Okay, wow. I've got almost no idea what's going in this book, but it is GLORIOUS. The Saturnian Zoku don't quite hold together as well Mars and Earth from the previous books, but the sheer awesome of the cosmological war over the very nature of existence makes up for a story that seems to be blowing itself apart at the pieces, like a combat thoughtwisp shedding its outer armor against slowgun viral parasites. What Rahaniemi says is that we *can* imagine the other side of The Singularity, and even there a few people can make all the difference.
****
Rajaniemi has been teasing about his cosmology and its relation to the story since book one, and he lays it all out here. There is something deeply spooky at the interface of quantum mechanics and computation, certain answers that come out of nanoscale blackholes that indicated that the secrets to the universe are encrypted, and whoever holds that password will be the next best thing to gods.
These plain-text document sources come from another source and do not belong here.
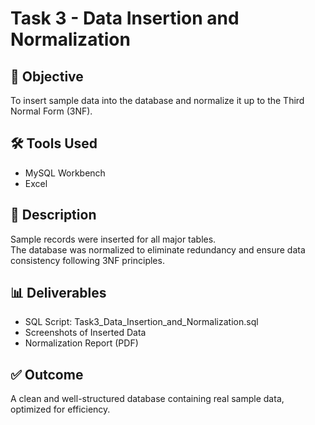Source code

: # Task 3 - Data Insertion and Normalization

## 🎯 Objective
To insert sample data into the database and normalize it up to the Third Normal Form (3NF).

## 🛠️ Tools Used
- MySQL Workbench
- Excel

## 📘 Description
Sample records were inserted for all major tables.  
The database was normalized to eliminate redundancy and ensure data consistency following 3NF principles.

## 📊 Deliverables
- SQL Script: Task3_Data_Insertion_and_Normalization.sql
- Screenshots of Inserted Data
- Normalization Report (PDF)

## ✅ Outcome
A clean and well-structured database containing real sample data, optimized for efficiency.
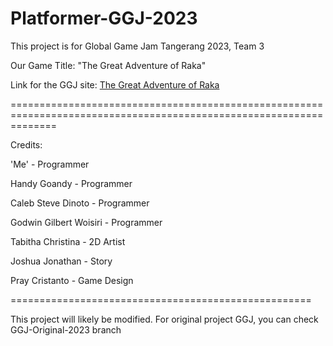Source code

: # Platformer-GGJ-2023

This project is for Global Game Jam Tangerang 2023, Team 3

Our Game Title: "The Great Adventure of Raka"

Link for the GGJ site: [The Great Adventure of Raka](https://globalgamejam.org/2023/games/great-adventure-raka-8)

====================================================================================================================

Credits: 

'Me' - Programmer

Handy Goandy - Programmer

Caleb Steve Dinoto - Programmer

Godwin Gilbert Woisiri - Programmer

Tabitha Christina - 2D Artist

Joshua Jonathan - Story

Pray Cristanto - Game Design


====================================================

This project will likely be modified. For original project GGJ, you can check GGJ-Original-2023 branch
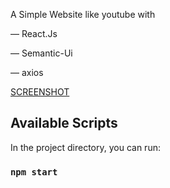 
A Simple Website like youtube with 

— React.Js 

— Semantic-Ui

— axios

[SCREENSHOT](https://cdn1.imggmi.com/uploads/2019/1/20/afd2d7b828ac81ece72adb86d3515311-full.png "SCREENSHOT")


## Available Scripts

In the project directory, you can run:

### `npm start`


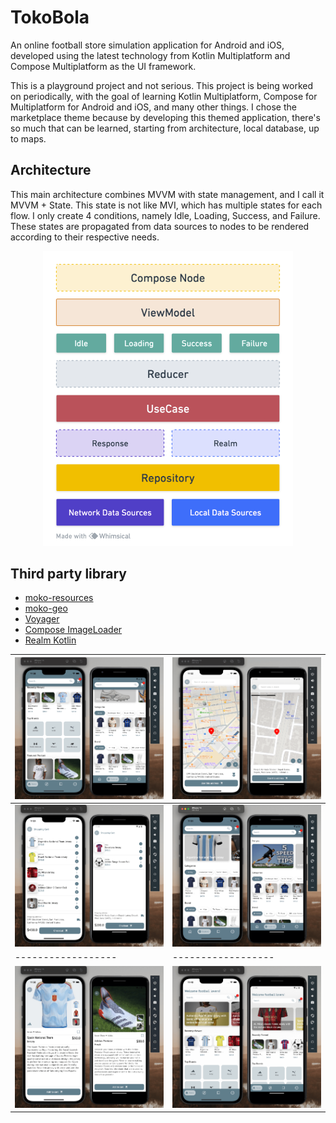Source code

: # TokoBola

An online football store simulation application for Android and iOS, developed using the latest
technology from Kotlin Multiplatform and Compose Multiplatform as the UI framework.

This is a playground project and not serious. This project is being worked on periodically, with the
goal of learning Kotlin Multiplatform, Compose for Multiplatform for Android and iOS, and many other
things. I chose the marketplace theme because by developing this themed application, there's so much
that can be learned, starting from architecture, local database, up to maps.

## Architecture

This main architecture combines MVVM with state management, and I call it MVVM + State. This state
is not like MVI, which has multiple states for each flow. I only create 4 conditions, namely Idle,
Loading, Success, and Failure. These states are propagated from data sources to nodes to be rendered
according to their respective needs.

<p align="center">
  <img src="doc/img.png" width=400/>
</p>

## Third party library

- [moko-resources](https://github.com/icerockdev/moko-resources)
- [moko-geo](https://github.com/icerockdev/moko-geo)
- [Voyager](https://voyager.adriel.cafe/)
- [Compose ImageLoader](https://github.com/qdsfdhvh/compose-imageloader)
- [Realm Kotlin](https://realm.io/realm-kotlin/)

| ![](doc/ss1.png)   | ![](doc/ss2.png)   |
|--------------------|--------------------|
| ![](doc/ss3.png)   | ![](doc/ss4.png)   |
| ------------------ | ------------------ |
| ![](doc/ss5.png)   | ![](doc/ss6.png)   |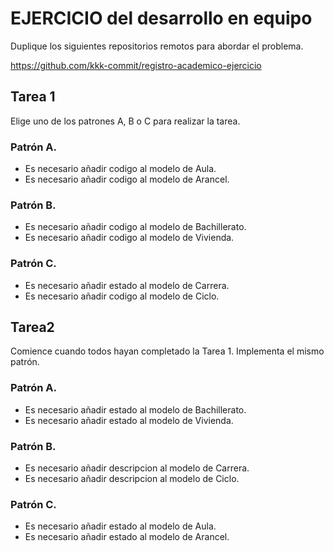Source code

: # EJERCICIO del desarrollo en equipo

Duplique los siguientes repositorios remotos para abordar el problema.

https://github.com/kkk-commit/registro-academico-ejercicio

## Tarea 1

Elige uno de los patrones A, B o C para realizar la tarea.

### Patrón A.

* Es necesario añadir codigo al modelo de Aula.
* Es necesario añadir codigo al modelo de Arancel.

### Patrón B.

* Es necesario añadir codigo al modelo de Bachillerato.
* Es necesario añadir codigo al modelo de Vivienda.

### Patrón C.

* Es necesario añadir estado al modelo de Carrera.
* Es necesario añadir codigo al modelo de Ciclo.

## Tarea2

Comience cuando todos hayan completado la Tarea 1.
Implementa el mismo patrón.

### Patrón A.

* Es necesario añadir estado al modelo de Bachillerato.
* Es necesario añadir estado al modelo de Vivienda.

### Patrón B.

* Es necesario añadir descripcion al modelo de Carrera.
* Es necesario añadir descripcion al modelo de Ciclo.

### Patrón C.

* Es necesario añadir estado al modelo de Aula.
* Es necesario añadir estado al modelo de Arancel.
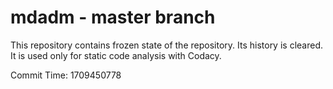 # mdadm - master branch

This repository contains frozen state of the repository.
Its history is cleared. It is used only for static code
analysis with Codacy.

Commit Time: 1709450778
The key is the macguffin of the series, the Kaminari Jewel. Crafted by the Zoku, a clade of posthumans descended from gamers who use quantum effects to optimize their society, the Jewel has been presumed lost. Le Flambeur's quest is to steal it, and to make himself someone who can use it. On a reread, this is more pessimistic than I remember. Both the Zoku and Sobornost are thoroughly monstrous, the jargon does not fully conceal the more or less arbitrary nature of the Kaminari as the object, and the Zoku society feels incredibly dated in an an internet culture circa 2014 kind of way, rather than hitting some eternal truth. It's a solid conclusion, but not a stunning one.